The mixed and fluffed-up cotton goes into a carding machine which cleans the fibers some more and makes them lie side by side. The combing action of the carding machine finishes the job of cleaning and straightening the fibers, and makes them into a soft, untwisted rope called a sliver (pronounced sly-ver).
On modern spinning frames, yarn is mare directly from the sliver. The spinning devices take fibers from the sliver and rotate it up to 2,500 revolutions in a second twist that makes fibers into a yarn for weaving or knitting into fabrics.
Machines called looms weave cotton yarns into fabrics the same way the first handweaving frames did. Modern looms work at great speeds, interlacing the length-wise yarns (warp) and the crosswise yarns (filling).
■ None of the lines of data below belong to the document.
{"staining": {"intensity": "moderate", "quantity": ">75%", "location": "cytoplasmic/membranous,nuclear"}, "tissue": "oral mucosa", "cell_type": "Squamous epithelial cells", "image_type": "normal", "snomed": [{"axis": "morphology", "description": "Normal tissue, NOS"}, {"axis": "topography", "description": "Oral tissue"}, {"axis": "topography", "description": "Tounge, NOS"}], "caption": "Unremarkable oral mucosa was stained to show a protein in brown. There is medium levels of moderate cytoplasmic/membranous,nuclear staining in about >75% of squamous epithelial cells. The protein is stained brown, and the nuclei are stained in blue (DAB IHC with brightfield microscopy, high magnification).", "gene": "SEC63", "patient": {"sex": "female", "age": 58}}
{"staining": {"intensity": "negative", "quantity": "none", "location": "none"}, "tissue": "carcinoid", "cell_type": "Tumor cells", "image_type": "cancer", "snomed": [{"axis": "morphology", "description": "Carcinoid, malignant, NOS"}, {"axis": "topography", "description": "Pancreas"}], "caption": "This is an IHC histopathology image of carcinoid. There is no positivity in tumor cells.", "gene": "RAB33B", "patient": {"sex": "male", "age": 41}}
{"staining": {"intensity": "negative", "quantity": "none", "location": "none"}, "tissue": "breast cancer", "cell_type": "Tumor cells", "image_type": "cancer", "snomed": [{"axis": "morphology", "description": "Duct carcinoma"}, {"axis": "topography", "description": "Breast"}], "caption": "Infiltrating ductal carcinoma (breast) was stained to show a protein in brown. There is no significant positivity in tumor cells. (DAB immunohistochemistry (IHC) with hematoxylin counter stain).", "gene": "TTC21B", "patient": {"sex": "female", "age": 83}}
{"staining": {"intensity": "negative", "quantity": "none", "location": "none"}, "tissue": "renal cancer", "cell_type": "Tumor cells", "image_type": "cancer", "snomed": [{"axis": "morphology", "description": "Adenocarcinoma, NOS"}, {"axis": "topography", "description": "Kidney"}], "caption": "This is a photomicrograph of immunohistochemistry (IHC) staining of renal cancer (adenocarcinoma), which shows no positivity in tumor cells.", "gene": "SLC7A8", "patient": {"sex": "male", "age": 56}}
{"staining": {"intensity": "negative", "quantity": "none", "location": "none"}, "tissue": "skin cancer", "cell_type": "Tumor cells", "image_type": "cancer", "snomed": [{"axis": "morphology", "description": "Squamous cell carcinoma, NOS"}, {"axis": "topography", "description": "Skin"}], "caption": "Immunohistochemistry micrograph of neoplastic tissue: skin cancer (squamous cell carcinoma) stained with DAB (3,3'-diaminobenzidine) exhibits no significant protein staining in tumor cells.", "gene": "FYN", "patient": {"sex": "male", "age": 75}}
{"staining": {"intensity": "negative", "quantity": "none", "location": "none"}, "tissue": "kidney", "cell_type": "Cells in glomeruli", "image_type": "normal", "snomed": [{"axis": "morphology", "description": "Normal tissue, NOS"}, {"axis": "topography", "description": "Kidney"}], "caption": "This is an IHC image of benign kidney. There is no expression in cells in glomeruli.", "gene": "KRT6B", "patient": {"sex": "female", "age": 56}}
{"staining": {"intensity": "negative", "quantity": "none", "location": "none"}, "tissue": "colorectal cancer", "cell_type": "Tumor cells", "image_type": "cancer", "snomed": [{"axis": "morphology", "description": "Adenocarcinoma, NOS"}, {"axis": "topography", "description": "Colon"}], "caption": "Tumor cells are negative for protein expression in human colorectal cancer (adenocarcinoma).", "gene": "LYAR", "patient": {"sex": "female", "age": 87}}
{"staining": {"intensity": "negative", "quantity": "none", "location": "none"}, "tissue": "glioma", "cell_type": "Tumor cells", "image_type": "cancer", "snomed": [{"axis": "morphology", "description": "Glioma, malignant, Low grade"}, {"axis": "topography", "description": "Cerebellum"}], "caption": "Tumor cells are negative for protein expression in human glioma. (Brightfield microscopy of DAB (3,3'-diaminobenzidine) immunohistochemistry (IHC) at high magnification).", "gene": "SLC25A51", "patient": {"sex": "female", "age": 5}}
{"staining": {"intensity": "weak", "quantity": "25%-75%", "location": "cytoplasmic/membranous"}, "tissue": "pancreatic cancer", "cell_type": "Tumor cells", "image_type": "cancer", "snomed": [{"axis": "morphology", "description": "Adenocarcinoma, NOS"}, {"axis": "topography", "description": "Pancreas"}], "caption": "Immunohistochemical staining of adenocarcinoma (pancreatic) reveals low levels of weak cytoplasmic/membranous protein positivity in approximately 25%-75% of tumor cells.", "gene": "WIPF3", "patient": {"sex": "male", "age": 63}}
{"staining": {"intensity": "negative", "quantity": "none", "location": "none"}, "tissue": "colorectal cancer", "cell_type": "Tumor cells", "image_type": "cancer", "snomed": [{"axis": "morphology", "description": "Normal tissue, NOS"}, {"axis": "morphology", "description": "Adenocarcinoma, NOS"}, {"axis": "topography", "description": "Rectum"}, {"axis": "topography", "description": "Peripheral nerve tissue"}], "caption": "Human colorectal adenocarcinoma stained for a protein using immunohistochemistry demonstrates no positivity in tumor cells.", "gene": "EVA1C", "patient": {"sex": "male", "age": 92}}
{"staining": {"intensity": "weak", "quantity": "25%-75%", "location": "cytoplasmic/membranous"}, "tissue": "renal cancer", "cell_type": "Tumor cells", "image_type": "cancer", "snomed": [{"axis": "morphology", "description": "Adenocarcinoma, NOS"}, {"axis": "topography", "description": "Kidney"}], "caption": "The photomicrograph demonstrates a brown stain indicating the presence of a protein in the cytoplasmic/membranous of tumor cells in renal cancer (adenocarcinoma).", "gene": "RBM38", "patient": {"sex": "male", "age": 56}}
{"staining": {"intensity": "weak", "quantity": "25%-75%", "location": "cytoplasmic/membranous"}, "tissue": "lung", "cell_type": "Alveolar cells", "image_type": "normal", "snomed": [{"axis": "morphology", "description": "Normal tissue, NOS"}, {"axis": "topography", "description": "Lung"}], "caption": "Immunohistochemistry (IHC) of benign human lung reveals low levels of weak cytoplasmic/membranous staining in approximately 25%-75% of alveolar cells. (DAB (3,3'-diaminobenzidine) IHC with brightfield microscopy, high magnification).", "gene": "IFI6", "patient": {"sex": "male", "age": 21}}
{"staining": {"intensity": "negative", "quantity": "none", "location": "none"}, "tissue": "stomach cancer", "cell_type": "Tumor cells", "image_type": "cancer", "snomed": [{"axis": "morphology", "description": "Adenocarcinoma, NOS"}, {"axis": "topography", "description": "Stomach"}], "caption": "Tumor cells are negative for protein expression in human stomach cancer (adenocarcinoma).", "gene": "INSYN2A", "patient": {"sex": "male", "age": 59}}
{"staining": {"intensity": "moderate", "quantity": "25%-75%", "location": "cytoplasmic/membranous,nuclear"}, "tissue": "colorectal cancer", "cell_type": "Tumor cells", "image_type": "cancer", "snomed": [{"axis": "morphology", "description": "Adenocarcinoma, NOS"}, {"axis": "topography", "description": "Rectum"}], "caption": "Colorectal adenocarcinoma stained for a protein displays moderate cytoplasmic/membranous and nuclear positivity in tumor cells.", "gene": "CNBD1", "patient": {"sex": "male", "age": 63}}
The woven fabric, called gray goods, is sent to a finishing plant where it is bleached, pre-shrunk, dyed, printed and given a special finish before being made into clothing or products for the home. Other machines make knits for use in shirts, sweaters or blankets.
This, then, is the story of cotton – where and how it is grown, marketed, processed and manufactured into the many useful products that have served the world so well for so long. It is a never-ending story, as scientists continue to develop better ways to produce and use one of the world’s oldest fibers – cotton.